The long poem in Balakian’s new book is a sequel to his acclaimed “A-Train/Ziggurat/Elegy” (2010). While excavating the remains of Armenian Genocide survivors in the Syrian desert with a TV crew, the persona navigates his own memory of New York City in a decade (the 1980’s) of crisis—as AIDS and climate change make a context for his personal struggles and his pursuit of meaning in the face of loss and catastrophe. Whether his poems explore Native American villages of New Mexico, the slums of Nairobi, or the Armenian-Turkish borderland, Balakian’s poems continue to engage the harshness and beauty of contemporary life in a language that is layered, sensual, elliptical, and defined by wired phrases and shifting tempos. Ozone Journal creates inventive lyrical insight in a global age of danger and uncertainty.

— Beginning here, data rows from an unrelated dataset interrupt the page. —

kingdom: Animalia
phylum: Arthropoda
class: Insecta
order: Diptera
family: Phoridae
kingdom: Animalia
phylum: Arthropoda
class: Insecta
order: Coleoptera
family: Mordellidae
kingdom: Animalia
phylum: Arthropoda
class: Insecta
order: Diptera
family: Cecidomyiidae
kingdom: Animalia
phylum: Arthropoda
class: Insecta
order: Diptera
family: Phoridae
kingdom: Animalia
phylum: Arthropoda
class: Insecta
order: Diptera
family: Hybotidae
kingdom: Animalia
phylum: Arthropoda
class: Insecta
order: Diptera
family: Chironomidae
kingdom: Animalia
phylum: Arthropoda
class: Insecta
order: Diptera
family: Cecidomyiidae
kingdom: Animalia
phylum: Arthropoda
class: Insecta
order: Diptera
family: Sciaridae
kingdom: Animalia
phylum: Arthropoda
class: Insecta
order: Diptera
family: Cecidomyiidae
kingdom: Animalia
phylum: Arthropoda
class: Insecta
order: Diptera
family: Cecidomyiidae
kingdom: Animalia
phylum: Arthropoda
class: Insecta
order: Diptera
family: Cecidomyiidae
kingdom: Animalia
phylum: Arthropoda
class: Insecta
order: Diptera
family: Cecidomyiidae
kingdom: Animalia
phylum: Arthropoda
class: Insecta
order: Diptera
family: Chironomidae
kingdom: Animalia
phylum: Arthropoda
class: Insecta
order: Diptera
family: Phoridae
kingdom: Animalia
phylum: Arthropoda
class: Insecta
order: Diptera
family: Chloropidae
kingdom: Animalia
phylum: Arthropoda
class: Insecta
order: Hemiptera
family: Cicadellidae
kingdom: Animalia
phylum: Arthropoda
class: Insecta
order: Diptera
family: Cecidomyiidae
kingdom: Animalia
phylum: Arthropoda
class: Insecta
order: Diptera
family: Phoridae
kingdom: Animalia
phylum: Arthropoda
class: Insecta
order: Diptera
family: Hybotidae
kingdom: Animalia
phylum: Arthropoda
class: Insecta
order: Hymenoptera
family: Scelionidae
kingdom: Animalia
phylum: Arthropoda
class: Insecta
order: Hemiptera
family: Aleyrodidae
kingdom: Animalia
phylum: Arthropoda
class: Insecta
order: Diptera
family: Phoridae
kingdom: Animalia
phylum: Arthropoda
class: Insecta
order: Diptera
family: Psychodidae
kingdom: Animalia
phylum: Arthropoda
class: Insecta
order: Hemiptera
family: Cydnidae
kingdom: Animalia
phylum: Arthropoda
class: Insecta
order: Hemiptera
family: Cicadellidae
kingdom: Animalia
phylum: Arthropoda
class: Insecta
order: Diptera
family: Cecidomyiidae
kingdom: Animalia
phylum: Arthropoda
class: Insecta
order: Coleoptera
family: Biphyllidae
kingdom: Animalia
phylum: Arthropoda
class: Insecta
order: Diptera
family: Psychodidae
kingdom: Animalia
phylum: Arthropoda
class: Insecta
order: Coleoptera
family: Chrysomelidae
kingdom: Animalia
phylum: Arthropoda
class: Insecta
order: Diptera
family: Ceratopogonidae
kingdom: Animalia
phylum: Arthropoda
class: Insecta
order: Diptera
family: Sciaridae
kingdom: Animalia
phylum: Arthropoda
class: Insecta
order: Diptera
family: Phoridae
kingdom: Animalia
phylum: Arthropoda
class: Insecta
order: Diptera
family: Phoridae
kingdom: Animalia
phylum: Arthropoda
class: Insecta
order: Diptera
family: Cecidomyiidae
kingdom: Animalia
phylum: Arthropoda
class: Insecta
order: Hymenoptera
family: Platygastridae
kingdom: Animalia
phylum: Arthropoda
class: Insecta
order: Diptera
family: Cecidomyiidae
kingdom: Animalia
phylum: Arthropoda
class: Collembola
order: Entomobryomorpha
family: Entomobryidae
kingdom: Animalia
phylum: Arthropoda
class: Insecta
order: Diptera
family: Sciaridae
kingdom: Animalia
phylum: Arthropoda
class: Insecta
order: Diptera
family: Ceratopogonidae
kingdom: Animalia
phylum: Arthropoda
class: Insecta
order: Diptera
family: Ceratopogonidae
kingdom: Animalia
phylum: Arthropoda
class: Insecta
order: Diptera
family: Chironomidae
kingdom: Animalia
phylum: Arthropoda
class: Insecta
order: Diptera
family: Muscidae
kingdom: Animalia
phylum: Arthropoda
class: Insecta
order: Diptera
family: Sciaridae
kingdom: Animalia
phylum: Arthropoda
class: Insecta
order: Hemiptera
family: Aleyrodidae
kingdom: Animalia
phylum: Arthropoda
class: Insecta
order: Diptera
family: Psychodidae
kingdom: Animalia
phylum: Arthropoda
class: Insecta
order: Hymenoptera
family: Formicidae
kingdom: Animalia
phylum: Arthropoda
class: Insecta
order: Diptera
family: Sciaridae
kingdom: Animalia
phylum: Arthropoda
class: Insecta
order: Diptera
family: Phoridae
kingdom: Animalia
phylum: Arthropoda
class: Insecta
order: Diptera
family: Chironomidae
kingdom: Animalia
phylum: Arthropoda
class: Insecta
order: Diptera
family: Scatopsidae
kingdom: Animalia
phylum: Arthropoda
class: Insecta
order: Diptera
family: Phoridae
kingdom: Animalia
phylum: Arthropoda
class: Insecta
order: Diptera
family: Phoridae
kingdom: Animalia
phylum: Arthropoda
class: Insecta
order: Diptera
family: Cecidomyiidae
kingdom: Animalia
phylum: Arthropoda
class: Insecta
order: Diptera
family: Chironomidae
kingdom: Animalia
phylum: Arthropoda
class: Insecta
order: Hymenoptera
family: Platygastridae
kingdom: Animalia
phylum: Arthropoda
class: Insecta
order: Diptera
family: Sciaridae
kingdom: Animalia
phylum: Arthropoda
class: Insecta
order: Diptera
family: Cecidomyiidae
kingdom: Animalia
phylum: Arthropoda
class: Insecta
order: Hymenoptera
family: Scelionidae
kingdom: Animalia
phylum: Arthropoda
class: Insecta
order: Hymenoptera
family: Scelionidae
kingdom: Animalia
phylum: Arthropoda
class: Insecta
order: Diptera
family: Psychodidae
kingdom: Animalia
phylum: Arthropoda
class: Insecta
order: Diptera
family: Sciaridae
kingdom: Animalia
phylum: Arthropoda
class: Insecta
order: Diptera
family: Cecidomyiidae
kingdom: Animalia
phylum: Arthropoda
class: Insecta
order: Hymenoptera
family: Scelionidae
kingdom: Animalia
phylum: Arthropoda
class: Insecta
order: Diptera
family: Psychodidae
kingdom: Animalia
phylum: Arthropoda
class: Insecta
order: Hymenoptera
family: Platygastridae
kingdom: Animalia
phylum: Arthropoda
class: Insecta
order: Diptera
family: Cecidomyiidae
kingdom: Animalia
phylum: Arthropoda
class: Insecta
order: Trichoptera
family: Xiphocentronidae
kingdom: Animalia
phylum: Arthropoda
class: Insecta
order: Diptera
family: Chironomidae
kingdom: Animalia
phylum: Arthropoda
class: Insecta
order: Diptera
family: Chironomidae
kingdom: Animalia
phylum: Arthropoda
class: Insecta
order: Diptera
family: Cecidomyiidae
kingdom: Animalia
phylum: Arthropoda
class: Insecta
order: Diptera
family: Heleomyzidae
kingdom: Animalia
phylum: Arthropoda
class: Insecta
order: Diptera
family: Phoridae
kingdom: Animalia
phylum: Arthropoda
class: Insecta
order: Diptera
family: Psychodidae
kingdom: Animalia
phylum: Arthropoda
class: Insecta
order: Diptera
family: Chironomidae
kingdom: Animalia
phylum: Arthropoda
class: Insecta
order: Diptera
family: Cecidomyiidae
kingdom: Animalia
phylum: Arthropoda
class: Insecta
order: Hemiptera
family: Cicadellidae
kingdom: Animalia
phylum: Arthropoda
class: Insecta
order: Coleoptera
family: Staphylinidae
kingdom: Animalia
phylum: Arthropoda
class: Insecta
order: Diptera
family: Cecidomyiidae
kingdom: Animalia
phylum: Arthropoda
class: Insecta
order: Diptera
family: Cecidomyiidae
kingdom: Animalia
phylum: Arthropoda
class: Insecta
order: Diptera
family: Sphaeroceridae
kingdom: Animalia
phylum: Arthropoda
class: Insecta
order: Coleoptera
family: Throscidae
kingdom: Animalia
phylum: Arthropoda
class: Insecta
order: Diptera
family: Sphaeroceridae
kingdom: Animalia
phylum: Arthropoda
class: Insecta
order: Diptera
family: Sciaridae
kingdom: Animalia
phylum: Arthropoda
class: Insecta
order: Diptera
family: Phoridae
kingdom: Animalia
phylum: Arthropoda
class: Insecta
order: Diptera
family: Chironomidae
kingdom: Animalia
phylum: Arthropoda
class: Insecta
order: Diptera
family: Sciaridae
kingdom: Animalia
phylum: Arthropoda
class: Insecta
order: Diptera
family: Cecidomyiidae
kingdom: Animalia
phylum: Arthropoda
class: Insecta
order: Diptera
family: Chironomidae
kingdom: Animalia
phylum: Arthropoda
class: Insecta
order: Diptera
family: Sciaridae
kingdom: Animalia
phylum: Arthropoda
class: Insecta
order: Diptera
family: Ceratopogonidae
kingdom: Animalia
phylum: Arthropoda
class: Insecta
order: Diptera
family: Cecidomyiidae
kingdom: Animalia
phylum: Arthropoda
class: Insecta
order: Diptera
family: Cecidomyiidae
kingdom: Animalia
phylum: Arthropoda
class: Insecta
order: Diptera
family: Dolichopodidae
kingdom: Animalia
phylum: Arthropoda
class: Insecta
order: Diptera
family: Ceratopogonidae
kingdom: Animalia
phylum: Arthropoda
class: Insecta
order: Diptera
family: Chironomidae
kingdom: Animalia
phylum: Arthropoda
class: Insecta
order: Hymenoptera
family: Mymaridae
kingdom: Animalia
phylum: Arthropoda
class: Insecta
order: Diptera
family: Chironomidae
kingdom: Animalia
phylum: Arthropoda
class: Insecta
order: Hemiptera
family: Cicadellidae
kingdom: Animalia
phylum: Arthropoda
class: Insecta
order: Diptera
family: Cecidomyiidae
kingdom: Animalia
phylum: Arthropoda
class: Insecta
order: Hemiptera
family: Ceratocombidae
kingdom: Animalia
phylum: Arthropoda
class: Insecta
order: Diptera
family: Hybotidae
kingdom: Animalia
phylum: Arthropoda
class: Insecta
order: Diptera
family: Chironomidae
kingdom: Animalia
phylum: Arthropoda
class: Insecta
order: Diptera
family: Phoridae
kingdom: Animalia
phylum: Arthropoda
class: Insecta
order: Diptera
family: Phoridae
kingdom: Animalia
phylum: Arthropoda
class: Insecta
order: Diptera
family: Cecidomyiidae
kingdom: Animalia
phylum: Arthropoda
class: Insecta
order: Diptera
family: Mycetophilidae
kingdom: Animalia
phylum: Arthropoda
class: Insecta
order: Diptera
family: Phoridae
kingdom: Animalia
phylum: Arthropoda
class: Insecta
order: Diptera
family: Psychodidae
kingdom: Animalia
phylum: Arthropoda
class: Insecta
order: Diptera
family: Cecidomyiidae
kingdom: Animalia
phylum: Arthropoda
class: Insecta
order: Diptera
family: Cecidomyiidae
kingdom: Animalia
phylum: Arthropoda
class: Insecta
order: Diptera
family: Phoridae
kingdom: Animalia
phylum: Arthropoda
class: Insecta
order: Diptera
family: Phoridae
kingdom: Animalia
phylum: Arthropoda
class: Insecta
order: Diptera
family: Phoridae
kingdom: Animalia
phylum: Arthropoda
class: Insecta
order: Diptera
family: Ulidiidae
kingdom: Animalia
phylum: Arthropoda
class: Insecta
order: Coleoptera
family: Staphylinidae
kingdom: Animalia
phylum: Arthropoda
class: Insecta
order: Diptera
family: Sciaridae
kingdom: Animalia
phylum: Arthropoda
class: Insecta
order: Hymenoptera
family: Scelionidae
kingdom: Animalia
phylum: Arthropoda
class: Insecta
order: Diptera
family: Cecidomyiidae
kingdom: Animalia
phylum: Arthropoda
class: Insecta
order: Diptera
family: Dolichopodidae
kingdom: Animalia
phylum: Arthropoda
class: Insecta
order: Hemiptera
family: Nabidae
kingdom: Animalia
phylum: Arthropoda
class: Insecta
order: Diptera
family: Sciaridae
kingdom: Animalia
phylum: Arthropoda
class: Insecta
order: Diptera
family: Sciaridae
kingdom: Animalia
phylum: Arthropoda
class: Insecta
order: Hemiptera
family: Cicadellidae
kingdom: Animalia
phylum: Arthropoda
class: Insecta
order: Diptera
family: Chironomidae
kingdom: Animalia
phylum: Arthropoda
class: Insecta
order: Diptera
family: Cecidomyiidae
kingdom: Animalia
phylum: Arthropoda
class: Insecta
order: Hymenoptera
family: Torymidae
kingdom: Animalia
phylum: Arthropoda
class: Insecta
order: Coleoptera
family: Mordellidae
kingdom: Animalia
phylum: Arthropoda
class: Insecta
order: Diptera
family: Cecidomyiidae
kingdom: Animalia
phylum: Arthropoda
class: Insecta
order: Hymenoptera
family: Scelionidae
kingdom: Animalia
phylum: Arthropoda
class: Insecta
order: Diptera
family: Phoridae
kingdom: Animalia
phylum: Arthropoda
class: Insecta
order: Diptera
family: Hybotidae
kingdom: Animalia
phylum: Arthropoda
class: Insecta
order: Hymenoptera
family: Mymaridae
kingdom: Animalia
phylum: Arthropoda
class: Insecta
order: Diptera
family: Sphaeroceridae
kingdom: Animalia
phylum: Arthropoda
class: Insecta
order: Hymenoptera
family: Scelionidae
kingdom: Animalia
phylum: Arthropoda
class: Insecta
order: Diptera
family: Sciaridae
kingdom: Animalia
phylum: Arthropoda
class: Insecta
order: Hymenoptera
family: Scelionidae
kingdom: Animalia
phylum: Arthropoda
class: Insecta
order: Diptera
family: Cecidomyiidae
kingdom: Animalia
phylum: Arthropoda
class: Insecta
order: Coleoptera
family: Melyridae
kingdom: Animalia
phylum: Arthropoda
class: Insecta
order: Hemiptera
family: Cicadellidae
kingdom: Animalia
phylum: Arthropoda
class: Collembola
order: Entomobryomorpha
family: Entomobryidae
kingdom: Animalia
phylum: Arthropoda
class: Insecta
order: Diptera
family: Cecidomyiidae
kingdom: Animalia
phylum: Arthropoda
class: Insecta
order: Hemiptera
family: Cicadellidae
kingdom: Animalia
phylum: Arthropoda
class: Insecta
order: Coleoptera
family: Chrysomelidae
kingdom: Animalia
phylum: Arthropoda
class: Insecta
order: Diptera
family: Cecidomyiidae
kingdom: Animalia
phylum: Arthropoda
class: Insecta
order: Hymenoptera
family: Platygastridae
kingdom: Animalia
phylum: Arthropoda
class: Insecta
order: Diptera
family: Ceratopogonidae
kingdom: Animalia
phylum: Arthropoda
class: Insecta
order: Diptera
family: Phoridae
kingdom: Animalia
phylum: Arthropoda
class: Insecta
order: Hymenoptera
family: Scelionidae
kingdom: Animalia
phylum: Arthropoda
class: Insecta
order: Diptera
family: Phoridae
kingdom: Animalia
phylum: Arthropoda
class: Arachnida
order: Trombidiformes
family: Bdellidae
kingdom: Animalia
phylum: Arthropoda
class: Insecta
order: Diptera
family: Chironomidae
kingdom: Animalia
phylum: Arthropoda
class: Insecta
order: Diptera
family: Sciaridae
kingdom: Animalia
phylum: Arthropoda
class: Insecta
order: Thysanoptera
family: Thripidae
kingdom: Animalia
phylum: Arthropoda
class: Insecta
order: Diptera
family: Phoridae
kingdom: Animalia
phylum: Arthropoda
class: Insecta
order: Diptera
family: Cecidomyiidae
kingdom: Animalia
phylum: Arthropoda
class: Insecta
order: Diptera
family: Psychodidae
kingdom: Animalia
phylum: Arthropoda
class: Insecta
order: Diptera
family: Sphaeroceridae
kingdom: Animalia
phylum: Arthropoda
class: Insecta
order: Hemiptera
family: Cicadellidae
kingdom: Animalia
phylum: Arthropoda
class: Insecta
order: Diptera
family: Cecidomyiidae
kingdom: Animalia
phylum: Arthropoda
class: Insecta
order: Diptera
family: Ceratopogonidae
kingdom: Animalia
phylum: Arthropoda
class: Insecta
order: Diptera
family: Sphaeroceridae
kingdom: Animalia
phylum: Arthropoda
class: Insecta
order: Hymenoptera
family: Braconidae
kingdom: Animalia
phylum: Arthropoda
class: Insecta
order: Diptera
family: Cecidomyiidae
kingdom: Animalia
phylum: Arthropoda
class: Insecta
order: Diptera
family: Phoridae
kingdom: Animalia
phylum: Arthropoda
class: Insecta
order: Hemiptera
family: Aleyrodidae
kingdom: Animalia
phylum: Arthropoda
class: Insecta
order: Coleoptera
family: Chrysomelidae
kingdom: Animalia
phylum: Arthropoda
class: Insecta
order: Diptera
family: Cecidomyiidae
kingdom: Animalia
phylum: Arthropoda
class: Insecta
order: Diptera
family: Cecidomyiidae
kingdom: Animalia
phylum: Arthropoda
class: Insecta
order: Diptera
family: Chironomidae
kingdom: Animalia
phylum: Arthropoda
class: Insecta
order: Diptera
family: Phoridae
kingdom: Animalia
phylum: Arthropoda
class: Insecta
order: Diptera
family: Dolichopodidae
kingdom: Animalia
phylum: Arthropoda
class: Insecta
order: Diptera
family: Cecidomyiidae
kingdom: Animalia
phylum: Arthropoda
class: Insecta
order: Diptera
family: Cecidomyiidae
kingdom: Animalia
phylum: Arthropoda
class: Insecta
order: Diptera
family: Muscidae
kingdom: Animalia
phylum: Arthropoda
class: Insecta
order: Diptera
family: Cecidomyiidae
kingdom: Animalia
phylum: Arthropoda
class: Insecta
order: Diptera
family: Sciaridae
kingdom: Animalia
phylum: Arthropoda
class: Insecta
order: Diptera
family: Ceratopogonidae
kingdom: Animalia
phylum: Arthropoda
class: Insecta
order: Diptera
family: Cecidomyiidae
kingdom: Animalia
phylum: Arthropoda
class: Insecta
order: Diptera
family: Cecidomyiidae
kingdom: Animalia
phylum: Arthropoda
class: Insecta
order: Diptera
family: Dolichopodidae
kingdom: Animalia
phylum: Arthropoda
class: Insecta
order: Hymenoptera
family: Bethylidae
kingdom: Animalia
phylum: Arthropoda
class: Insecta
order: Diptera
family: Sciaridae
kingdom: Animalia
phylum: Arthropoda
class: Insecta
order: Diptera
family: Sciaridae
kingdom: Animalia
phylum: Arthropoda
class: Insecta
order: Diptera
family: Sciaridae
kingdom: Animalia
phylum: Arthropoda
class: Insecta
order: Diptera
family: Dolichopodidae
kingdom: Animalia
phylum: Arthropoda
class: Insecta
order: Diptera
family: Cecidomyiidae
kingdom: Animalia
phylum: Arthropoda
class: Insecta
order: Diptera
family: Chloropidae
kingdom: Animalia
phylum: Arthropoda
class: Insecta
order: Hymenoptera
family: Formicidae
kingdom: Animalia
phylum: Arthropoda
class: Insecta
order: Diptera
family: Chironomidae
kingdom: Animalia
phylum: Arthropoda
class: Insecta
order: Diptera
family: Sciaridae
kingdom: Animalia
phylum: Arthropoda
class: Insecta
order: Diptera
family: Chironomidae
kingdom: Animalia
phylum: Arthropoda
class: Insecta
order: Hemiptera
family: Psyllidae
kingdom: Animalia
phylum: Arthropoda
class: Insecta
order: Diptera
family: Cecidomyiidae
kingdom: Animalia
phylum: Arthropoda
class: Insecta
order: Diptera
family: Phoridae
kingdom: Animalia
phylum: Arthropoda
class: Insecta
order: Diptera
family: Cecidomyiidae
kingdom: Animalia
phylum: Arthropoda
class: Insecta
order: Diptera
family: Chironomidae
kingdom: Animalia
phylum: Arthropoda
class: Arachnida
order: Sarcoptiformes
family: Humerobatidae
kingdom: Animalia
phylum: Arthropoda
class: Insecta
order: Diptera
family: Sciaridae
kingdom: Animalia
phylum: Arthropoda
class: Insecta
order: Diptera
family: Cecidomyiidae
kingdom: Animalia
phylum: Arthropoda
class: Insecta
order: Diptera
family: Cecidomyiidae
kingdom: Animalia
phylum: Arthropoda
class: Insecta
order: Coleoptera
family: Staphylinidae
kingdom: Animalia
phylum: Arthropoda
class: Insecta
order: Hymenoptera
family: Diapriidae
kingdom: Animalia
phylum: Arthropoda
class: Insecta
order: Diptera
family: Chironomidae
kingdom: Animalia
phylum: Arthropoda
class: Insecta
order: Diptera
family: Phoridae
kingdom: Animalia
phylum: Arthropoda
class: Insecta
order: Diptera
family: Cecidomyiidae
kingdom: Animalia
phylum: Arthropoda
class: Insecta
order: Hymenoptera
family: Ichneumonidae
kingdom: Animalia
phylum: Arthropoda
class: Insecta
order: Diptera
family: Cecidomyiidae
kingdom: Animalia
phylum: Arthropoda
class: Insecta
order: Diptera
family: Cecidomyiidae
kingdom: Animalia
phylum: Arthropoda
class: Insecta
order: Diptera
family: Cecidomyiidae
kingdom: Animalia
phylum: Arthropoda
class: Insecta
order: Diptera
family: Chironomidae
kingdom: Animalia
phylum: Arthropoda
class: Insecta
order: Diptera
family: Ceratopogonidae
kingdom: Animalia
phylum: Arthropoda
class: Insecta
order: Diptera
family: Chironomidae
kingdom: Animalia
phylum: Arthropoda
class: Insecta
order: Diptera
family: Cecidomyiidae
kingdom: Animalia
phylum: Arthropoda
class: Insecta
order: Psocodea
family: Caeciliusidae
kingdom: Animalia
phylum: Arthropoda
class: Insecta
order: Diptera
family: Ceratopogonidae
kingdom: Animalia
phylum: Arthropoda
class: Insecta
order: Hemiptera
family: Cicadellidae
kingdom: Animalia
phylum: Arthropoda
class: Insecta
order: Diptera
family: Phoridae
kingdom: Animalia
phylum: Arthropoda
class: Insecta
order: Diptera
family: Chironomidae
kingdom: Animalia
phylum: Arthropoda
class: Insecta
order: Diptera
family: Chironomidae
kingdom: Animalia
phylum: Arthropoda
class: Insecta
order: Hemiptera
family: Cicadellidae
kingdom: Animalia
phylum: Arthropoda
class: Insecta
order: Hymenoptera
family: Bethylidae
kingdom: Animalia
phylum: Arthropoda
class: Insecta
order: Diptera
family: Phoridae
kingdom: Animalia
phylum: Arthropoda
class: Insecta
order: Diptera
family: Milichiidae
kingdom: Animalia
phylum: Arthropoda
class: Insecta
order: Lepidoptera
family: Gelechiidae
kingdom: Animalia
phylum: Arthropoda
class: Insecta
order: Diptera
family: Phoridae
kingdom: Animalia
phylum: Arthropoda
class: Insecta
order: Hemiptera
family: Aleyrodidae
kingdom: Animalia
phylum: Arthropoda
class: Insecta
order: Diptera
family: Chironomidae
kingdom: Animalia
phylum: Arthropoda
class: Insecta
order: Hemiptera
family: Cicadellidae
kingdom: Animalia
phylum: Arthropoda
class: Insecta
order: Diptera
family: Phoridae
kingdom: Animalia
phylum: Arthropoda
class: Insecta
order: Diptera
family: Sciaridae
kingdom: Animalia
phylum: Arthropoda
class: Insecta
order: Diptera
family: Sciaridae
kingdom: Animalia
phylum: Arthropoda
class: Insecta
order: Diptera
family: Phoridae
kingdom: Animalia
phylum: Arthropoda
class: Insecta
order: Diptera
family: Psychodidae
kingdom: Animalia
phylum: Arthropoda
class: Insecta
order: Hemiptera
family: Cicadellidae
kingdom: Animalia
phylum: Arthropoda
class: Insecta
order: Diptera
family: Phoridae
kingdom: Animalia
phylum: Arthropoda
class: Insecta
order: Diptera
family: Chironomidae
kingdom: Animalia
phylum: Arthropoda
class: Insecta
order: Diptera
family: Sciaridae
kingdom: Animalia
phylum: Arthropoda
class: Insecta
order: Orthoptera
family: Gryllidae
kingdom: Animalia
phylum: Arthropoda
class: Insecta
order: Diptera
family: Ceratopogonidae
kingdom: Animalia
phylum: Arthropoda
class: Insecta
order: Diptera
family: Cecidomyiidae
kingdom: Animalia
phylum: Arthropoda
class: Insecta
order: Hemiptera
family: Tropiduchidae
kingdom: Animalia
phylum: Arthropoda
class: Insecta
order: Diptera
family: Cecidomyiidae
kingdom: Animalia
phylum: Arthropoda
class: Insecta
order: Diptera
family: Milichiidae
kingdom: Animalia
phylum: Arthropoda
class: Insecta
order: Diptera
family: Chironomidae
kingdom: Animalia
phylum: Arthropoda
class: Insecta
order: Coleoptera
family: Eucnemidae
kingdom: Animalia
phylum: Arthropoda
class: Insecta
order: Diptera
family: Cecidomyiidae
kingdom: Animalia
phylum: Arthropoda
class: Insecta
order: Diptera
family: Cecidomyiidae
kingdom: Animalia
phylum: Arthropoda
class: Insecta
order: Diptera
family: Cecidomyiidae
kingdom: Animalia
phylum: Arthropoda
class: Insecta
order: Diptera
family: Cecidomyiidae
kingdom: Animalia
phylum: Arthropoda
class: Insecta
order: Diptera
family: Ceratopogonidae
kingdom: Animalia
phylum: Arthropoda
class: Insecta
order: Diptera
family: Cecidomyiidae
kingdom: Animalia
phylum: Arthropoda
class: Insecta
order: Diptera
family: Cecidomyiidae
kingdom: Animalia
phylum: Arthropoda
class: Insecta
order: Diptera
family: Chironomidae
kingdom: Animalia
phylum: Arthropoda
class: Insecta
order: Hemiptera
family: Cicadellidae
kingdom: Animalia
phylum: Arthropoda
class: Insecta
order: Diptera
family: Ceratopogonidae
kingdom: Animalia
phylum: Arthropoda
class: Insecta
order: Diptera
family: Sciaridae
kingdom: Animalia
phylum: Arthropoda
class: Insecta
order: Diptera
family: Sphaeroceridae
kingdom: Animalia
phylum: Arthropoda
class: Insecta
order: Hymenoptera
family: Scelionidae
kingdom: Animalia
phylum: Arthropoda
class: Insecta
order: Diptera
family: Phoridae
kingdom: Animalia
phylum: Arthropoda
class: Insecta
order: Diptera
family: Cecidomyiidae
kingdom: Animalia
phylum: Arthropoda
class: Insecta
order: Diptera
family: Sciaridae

“In his new book, Ozone Journal, Balakian masterfully does the thing nobody else does, which is to derange history into poetry, to make poetry painting, to make painting culture, to make culture living, and with a historical depth that finds the right experience in language,” writes the poet Bruce Smith.
In Vise and Shadow, Balakian brings together his most influential essays of the past 25 years. He argues that the force of the lyric imagination is able to hold experience under pressure like a vise, while it also shadows history. Precise, lyrical, and eloquent, Balakian’s essays explore the ways poetry engages disaster and ingests mass-violence without succumbing to the didactic.
He gives us new insights into the relationships between trauma, memory, and aesthetic form. His essays on major Armenian voices (Charents, Gorky, and Siamanto) and the aftermath of genocide are a fresh contribution to contemporary literature and art. Other essays engage painting, collage, song-lyrics, and film as forms of enduring lyric knowledge, and include T.S. Eliot, Joan Didion, Robert Rauschenberg, Adrienne Rich, Hart Crane, Theodore Roethke, Elia Kazan and Bob Dylan.
About Vise and Shadow, James Carroll writes, “With soaring critical erudition, Peter Balakian’s essays range across multiple genres—poetry, memoir, film, visual art, history, ‘literary rock’—to create a brilliant ‘collage’ of both American imagination and Armenian memory. An elegantly written seminal work of sweeping importance.” Askold Melncyczuk writes, “Vise and Shadow belongs on a shelf alongside the literary essays of J. M. Coetzee, Adrienne Rich, and Seamus Heaney.”
Peter Balakian is the Donald M. and Constance H. Rebar Professor of the Humanities at Colgate University. He is the author of seven books of poems and four prose works, including The Burning Tigris: The Armenian Genocide and America’s Response, a New York Times best seller, and Black Dog of Fate, a memoir, winner of the PEN/Albrand Prize.